Encomendas internacionais dobram após a extinção da ‘taxa das blusinhas’

Extinção do imposto de importação foi formalizada pela equipe econômica do governo federal em maio

Redação
Foto: Reprodução/Shein

 

O volume de remessas postais do exterior registrou um avanço expressivo após o fim da cobrança do imposto de importação de 20% para compras internacionais de até US$ 50, tributação que ficou popularmente conhecida como “taxa das blusinhas”. Dados consolidados da Receita Federal revelam que foram contabilizadas 28,36 milhões de encomendas em junho deste ano, marco que representou o primeiro mês completo de vigência sob as novas regras de isenção federal.

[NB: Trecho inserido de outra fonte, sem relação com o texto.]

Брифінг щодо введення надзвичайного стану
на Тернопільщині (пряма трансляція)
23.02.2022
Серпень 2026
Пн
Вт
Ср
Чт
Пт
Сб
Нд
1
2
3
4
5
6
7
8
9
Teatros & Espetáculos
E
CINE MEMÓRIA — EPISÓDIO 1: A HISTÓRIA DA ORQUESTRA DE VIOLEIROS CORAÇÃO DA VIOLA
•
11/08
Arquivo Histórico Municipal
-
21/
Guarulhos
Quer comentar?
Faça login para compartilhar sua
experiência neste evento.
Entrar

A disparada representa um crescimento de 118% no comparativo com junho de 2025, ocasião em que o fisco computou 13,02 milhões de remessas. O impacto da medida governamental fica evidente também no cotejo com o período imediatamente anterior à mudança: na comparação com abril de 2026, último mês integral sob a incidência do tributo com 16,51 milhões de volumes, o salto foi de 72%. O resultado de junho superou em 84% a média verificada no primeiro quadrimestre do ano, que girava em torno de 15,42 milhões de itens mensais.

Críticas sobre assimetria tributária motivaram Medida Provisória do Executivo

A tributação sobre os artigos de baixo valor vinha sendo objeto de contestação por parte dos consumidores sob o argumento de que inflacionava os custos de mercadorias populares comercializadas em marketplaces estrangeiros, retraindo o poder de compra no e-commerce transfronteiriço.

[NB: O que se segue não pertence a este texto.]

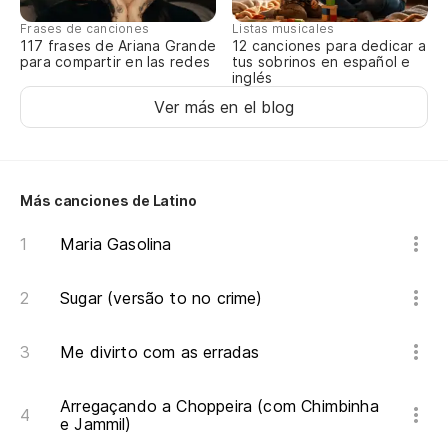
Frases de canciones
Listas musicales
Su
117 frases de Ariana Grande
12 canciones para dedicar a
para compartir en las redes
tus sobrinos en español e
inglés
So
Ver más en el blog
En
Na
Más canciones de Latino
No
Maria Gasolina
Eu
Sugar (versão to no crime)
Su
Me divirto com as erradas
So
En
Arregaçando a Choppeira (com Chimbinha
e Jammil)
Na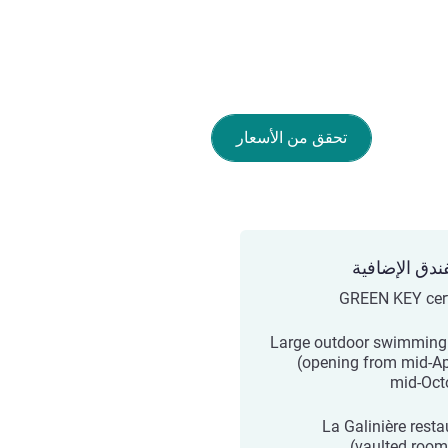
تحقق من الأسعار
ندق الإضافية
GREEN KEY cert
Large outdoor swimming
(opening from mid-Apr
mid-Oct
La Galinière resta
(vaulted room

Defensores da desoneração apontavam ainda uma distorção no sistema tributário, uma vez que passageiros que retornavam de viagens ao exterior continuavam usufruindo de cotas de isenção para bagagens, criando um tratamento desigual em relação aos compradores que utilizavam canais digitais.

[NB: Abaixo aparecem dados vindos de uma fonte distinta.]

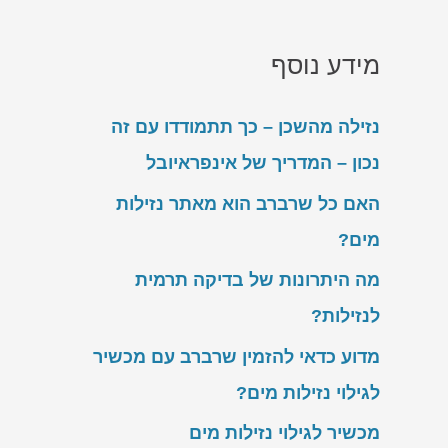
מידע נוסף
נזילה מהשכן – כך תתמודדו עם זה
נכון – המדריך של אינפראיובל
האם כל שרברב הוא מאתר נזילות
מים?
מה היתרונות של בדיקה תרמית
לנזילות?
מדוע כדאי להזמין שרברב עם מכשיר
לגילוי נזילות מים?
מכשיר לגילוי נזילות מים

A extinção do imposto de importação foi formalizada pela equipe econômica do governo federal em maio por meio da edição de uma Medida Provisória. A alteração na regra, no entanto, restringiu-se ao tributo federal.

A cobrança do Imposto sobre Circulação de Mercadorias e Serviços (ICMS) permanece inalterada nas operações de importação de pequeno valor, variando entre 17% e 20% a depender da alíquota fixada por cada unidade da federação.